In an industry that sells a privacy service in the form of "empty tunnels," many users might not think it is crucial to use a secure password. After all, if the VPN service doesn't contain personal information, why bother securing it with a complex password? However, this line of thinking is problematic. Malicious actors are actively brute-forcing various VPN provider APIs to build extensive lists of VPN logins from top providers and distributing them freely on platforms like Telegram, Facebook and web forums.
For the end user, this could mean that one day you try to log into your VPN, and it won't work because your simultaneous connection limit has been maxed out by other users around the world. Even worse, the VPN account you paid for might be used for illegal activities, such as conducting DDoS attacks.
Why This Can Be Bad for Security
We monitor several Facebook and Telegram channels that post new VPN user login details from well-known VPN providers almost every hour. These logins are then reposted across many different Telegram groups, exposing thousands of VPN account logins to a massive audience worldwide. You might think that a few thousand VPN credentials can't cause much harm, but consider this: each account usually allows ten or more simultaneous connections. This means that a thousand VPN logins can equate to well over ten thousand simultaneous VPN connections.

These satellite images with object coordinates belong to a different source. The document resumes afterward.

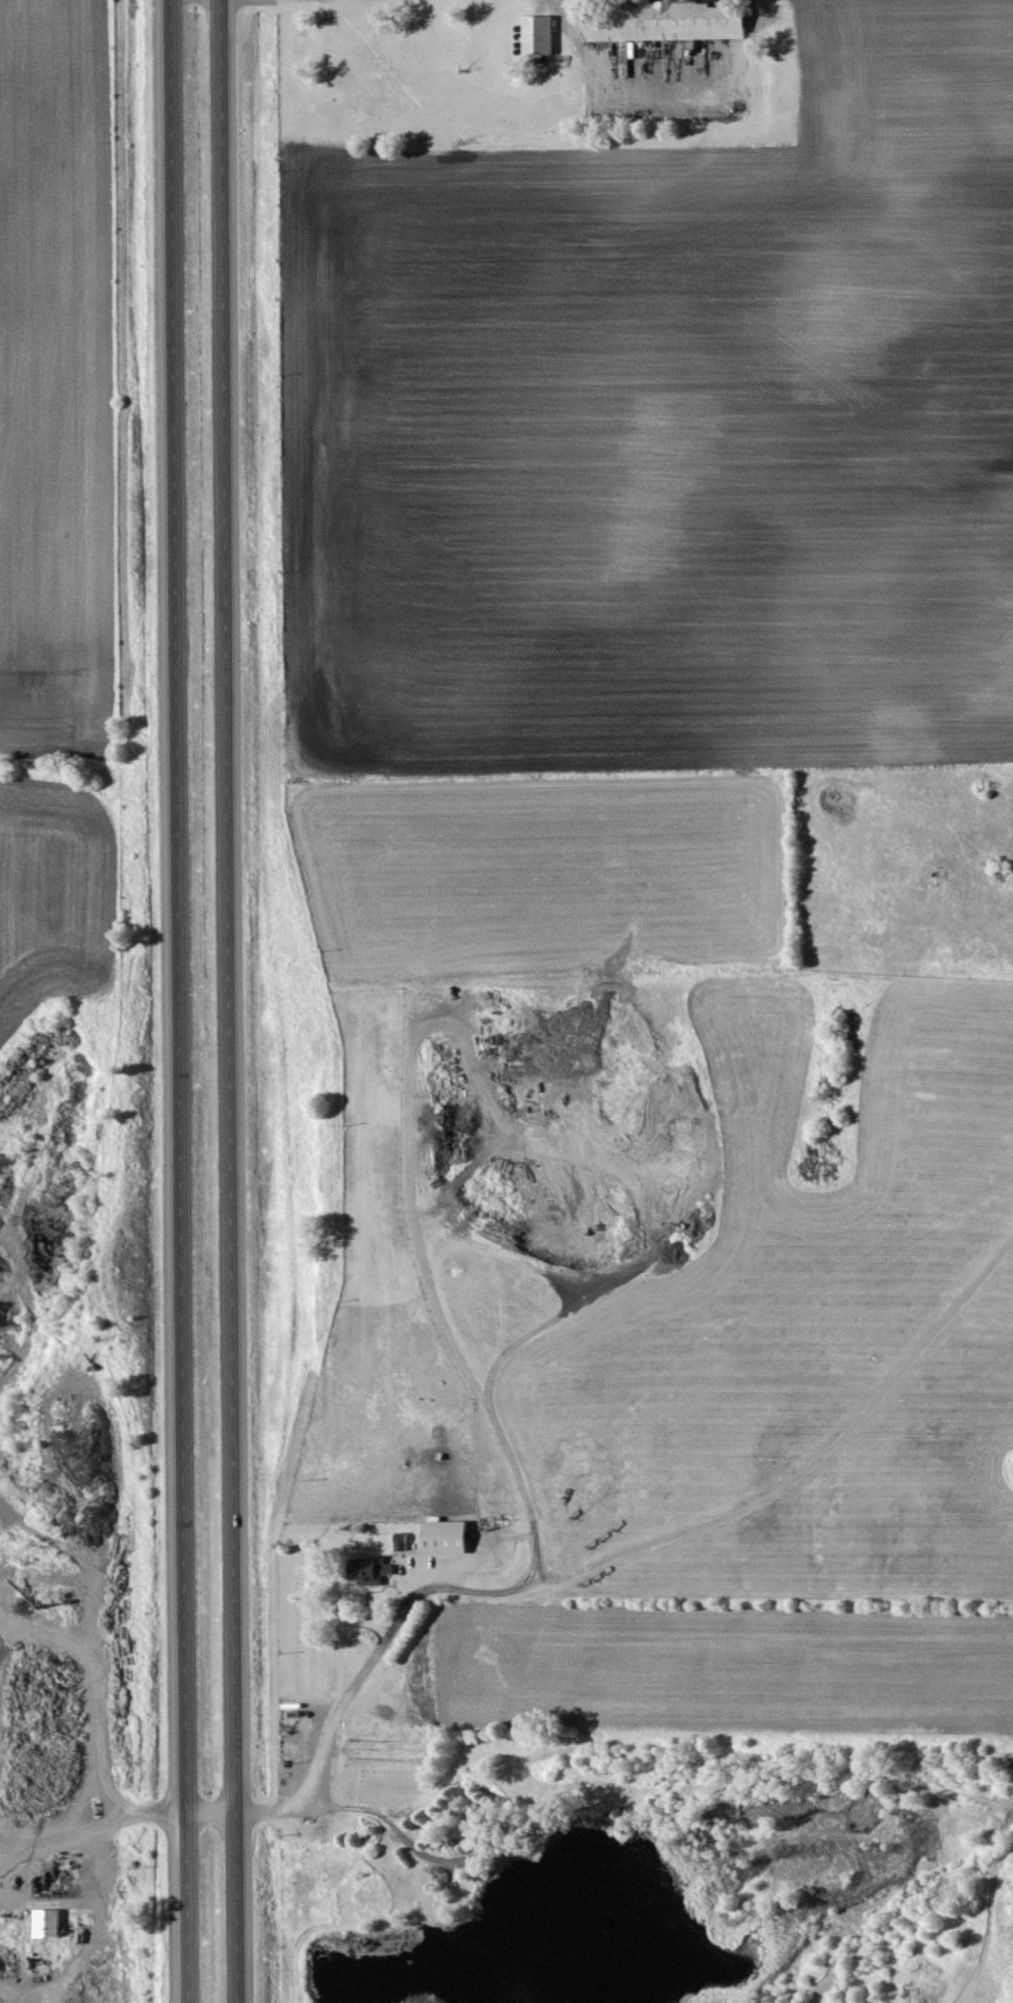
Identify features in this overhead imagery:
building: (542, 35)
road: (182, 1001)
road: (234, 1001)
building: (448, 1538)
building: (403, 1542)
building: (372, 1571)
road: (403, 1609)
building: (51, 1924)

While these could potentially be used to mount HTTP DDoS attacks from a few VPS, a worst-case scenario involves someone with malicious intentions utilizing the large number of VPN logins to access a massive IP pool spread across five or more VPN providers. This pool could then be harnessed to disguise a distributed brute force attack against other vulnerable VPN appliances, SSH services, and APIs. This type of attack can be difficult to defend against or even recognize due to the varied IPs used.
Cisco has recently warned against a global surge in brute force attacks, and judging by the recent increase in the availability of compromised VPN credentials, this trend is unlikely to stop anytime soon.
Where Are the Leaked VPN Credentials Coming From?
Just because a large batch of paid VPN credentials from a certain provider is compromised doesn't necessarily mean that the VPN provider itself was hacked. The vast majority of leaked VPN user details are linked to security breaches from other third-party leaks, as seen on websites like haveibeenpwned.com. This suggests that the credentials are being harvested directly from VPN providers' authentication APIs using previously compromised passwords. Since recent high-profile data breaches, this trend has only increased and shows no signs of slowing down.
For this reason, it's crucial for users to choose complex passwords and avoid reusing passwords across different websites. However, the responsibility shouldn't fall entirely on consumers. VPN providers must also take proactive steps to protect customer information. This includes monitoring platforms like Facebook, Telegram, and other forums for compromised credentials and resetting customer logins when breaches are detected.
Just a Few Examples
Free logins for nearly every popular VPN provider can be found in various online groups, and TorGuard is no exception. We actively monitor many websites for TorGuard user credentials and automatically send password resets to prevent accounts from being abused.
Many times, the groups distributing leaked credentials will promote them as a "Free Giveaway," even though the credentials are indeed leaked and users are impacted by multiple third-party breaches. Other web forums will simply refer to them as what they are: hacked VPN accounts. Here is a very small example of a few posts from Facebook and Telegram featuring numerous leaked VPN user credentials:
By bringing awareness to this growing trend, we hope that other VPN services will take a more proactive approach in resetting or disabling user credentials when they have been leaked. Just like wireless router manufacturers, VPN providers also have a responsibility to ensure their products are not weaponized into mass botnets that can cause real-world harm. We've seen how relatively simple exploits, such as password spraying attacks, can lead to devastating results. It is crucial to protect services intended to increase security, like VPNs, so they are not misused to have the opposite effect.